General comments (5 comments)
General comments
Dani‭ wrote about 3 years ago

"Did the fact that they moved the dough..." there is a halacha in regards to baking matzos, that as long as you are actively working with the matzos, even longer than 18 minutes, it does not become chametz.

manassehkatz‭ wrote about 3 years ago

My take on the story, which may or may not be correct, is that the Jews: (a) baked Matzah in advance on Pesach night, in order to eat Matzah as commanded and then, (b) prepared dough in the morning as they would as part of their usual routine of baking each day and that dough is the dough that did not have time to rise (as opposed to the first dough where it was planned), but not that dough was prepared and left to sit all night.

Monica Cellio‭ wrote about 3 years ago

@manassehkatz weren't they gone by morning?
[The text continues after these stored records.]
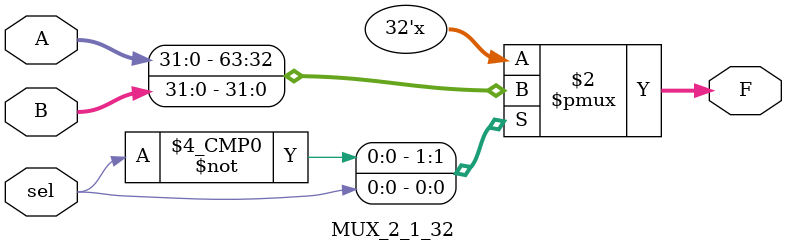
<source format=v>
`timescale 1ns / 1ps


module MUX_2_1_32(F, A, B, sel);
    input [31:0] A, B;
    input sel;
    output [31:0] F;
    reg [31:0] F;

    always @(A,B,sel) begin
        case (sel)
        1'b0: F=A;
        1'b1: F=B;
        default F=0;
        endcase
    end
endmodule


    
    

</source>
And even if not, we would expect it to take at least a few hours to leave Egypt and get to a place where they could start baking that day's bread, no?

robev‭ wrote about 3 years ago

I thought they made the dough in the morning, and it didn't have time to rise by the time they left. Is it obvious they made the dough at night? Or you're asking why didn't they?

Monica Cellio‭ wrote about 3 years ago

@robev the chronology suggested by the text is: Paro summoned Moshe and Aharon "in the night" and told them to get out, the Egyptians urged the Israelites to go, and the Israelites took their dough. It doesn't sound like they set out to make dough after the order to leave; they must have already had it. What am I missing?